• [To do]:
**A.** Reproduce the Paul Renner article verbatim between "Five Questions for" and "for the future.", inclusive.
**B.** Proceed with the Paul Renner article, writing on from its final sentence.

• [Page text]:
──────────────────────────────
Five Questions for Paul Renner

Incoming Florida House speaker says he’ll focus on pocketbook issues, infrastructure investment. 

Rep. Paul Renner, R-Palm Coast, closes debate on the House bill overhauling the state’s economic development programs during a special session of the Legislature, June 9, 2017.

Rep. Paul Renner, R-Palm Coast, closes debate on the House bill overhauling the state’s economic development programs during a special session of the Legislature, June 9, 2017. Florida House of Representatives

Elected officials often are a bit vague about their agendas. Paul Renner, ever the prudent politician, didn’t get into specifics about his upcoming leadership of the Florida House of Representatives during a call with City & State. But he did say his tenure would be marked by a focus on what lawmakers can do to curb the rising cost of living and invest in infrastructure for the future.
──────────────────────────────
• [Provided data]:
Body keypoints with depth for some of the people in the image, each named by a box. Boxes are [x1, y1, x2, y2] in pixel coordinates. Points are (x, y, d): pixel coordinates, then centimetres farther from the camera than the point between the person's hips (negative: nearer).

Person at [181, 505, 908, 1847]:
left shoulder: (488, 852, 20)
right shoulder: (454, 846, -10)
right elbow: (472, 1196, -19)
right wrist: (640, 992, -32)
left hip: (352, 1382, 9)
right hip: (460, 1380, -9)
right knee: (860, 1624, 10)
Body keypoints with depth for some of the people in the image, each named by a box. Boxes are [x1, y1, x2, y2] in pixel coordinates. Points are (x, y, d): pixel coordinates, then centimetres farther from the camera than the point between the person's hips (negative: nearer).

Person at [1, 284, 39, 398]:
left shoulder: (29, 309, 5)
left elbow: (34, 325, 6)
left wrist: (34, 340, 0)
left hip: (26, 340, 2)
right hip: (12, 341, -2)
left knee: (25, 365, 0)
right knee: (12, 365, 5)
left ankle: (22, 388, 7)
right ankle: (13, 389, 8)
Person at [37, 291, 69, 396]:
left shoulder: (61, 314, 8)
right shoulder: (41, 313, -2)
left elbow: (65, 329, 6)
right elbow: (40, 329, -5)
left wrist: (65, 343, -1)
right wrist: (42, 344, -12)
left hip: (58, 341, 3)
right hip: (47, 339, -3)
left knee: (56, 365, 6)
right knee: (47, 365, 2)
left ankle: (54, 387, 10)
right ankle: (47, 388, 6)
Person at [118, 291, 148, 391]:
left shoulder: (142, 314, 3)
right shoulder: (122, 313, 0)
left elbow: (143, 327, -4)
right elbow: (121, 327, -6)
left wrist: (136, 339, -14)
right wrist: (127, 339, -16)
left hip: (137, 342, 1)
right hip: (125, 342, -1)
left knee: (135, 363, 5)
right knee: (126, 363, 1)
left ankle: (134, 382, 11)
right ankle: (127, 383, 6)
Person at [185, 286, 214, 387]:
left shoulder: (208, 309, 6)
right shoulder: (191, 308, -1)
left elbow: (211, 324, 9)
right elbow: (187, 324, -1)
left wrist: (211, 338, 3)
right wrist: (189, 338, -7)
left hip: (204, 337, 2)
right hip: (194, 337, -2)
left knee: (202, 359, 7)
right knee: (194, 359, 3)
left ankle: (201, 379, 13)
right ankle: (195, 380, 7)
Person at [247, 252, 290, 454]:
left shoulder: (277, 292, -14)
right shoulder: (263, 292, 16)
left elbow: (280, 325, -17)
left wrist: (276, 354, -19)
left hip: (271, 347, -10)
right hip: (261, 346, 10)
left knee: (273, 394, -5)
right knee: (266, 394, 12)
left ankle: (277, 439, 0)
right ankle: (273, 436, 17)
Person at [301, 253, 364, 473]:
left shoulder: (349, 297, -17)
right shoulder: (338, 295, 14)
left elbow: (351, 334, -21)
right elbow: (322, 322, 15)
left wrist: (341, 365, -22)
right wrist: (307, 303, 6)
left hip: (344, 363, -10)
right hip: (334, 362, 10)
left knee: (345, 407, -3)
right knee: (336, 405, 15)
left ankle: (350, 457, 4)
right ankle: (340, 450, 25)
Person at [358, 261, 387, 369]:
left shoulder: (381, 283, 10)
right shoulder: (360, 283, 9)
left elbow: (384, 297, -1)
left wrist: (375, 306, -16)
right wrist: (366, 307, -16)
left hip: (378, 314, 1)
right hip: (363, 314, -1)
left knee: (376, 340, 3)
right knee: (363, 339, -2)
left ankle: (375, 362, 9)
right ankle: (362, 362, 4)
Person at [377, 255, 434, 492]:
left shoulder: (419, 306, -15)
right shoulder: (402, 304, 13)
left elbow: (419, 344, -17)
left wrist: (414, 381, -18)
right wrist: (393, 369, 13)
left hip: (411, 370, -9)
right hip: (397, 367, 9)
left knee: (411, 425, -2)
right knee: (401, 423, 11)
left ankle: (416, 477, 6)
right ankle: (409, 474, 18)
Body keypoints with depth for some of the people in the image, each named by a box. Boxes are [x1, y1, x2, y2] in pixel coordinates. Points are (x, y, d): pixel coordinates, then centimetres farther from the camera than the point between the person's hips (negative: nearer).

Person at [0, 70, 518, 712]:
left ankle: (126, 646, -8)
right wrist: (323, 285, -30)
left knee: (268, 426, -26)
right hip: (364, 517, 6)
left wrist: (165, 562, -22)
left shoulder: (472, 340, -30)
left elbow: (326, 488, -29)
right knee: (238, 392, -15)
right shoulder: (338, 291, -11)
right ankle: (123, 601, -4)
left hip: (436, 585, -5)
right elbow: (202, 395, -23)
──────────────────────────────
• [Responses by task]:
**A.**
Five Questions for Paul Renner

Incoming Florida House speaker says he’ll focus on pocketbook issues, infrastructure investment. 

Rep. Paul Renner, R-Palm Coast, closes debate on the House bill overhauling the state’s economic development programs during a special session of the Legislature, June 9, 2017.

Rep. Paul Renner, R-Palm Coast, closes debate on the House bill overhauling the state’s economic development programs during a special session of the Legislature, June 9, 2017. Florida House of Representatives

Elected officials often are a bit vague about their agendas. Paul Renner, ever the prudent politician, didn’t get into specifics about his upcoming leadership of the Florida House of Representatives during a call with City & State. But he did say his tenure would be marked by a focus on what lawmakers can do to curb the rising cost of living and invest in infrastructure for the future.

**B.**
There are clues for where else he wants to go, however. Earlier this year, Renner – a Palm Coast Republican who’s been in office since 2015 – said he supports constitutional carry, or the permitless carrying of firearms. And last week he told the Miami Herald he’s open to further restrictions on abortion, now forbidden after 15 weeks in Florida. (That law was found unconstitutional but is still in effect while under appeal.) The retired Navy commander and veteran of two Gulf wars has also said he wants “to hear from my colleagues in the House and my colleagues in the Senate before we take any steps.” 

Renner officially will take the reins in a post-election “organization session” set for Nov. 22. After that, Renner and incoming Senate President Kathleen Passidomo have to deal with a second special legislative session this year to try to stabilize the state’s home insurance market. That’s as lawmakers begin meeting in committees in the run-up to the 2023 regular session that kicks off March 7. Until then, we have five questions for Paul Renner. Questions and answers have been edited for brevity and clarity. 

As far as a Renner speakership goes, what specific programs or projects will you champion in your two years?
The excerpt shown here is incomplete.